■ **Code change snippets**:
☆ ☆ ☆
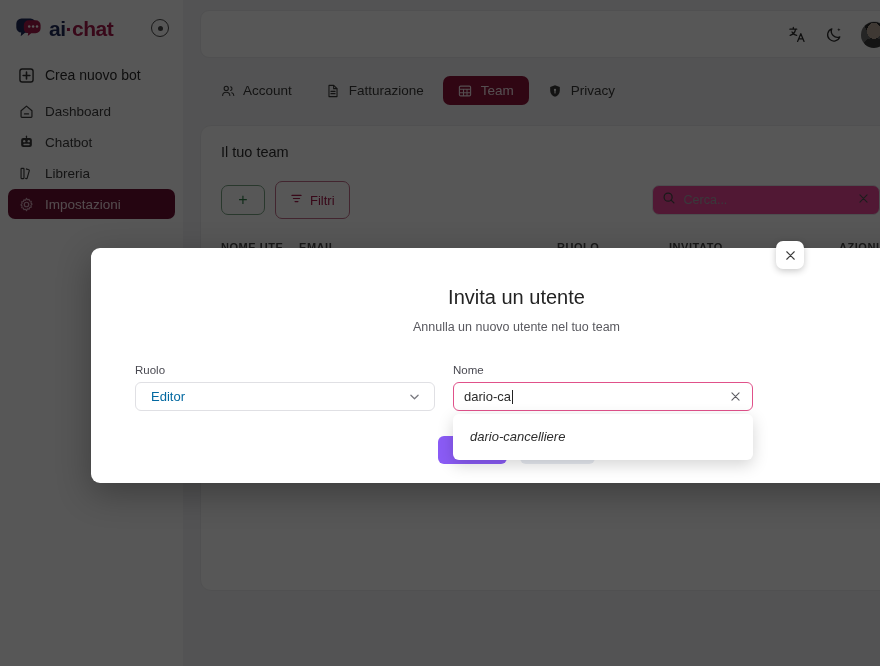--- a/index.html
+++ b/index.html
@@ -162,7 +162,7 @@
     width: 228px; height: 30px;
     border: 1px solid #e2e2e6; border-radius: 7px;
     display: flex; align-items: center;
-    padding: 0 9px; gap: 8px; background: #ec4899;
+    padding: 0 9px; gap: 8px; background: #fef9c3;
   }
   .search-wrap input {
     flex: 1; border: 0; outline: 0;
☆ ☆ ☆
Transcribe each record exactly as it stands, setting aside any pictures.

--- a/index.html
+++ b/index.html
@@ -162,7 +162,7 @@
     width: 228px; height: 30px;
     border: 1px solid #e2e2e6; border-radius: 7px;
     display: flex; align-items: center;
-    padding: 0 9px; gap: 8px; background: #ec4899;
+    padding: 0 9px; gap: 8px; background: #fef9c3;
   }
   .search-wrap input {
     flex: 1; border: 0; outline: 0;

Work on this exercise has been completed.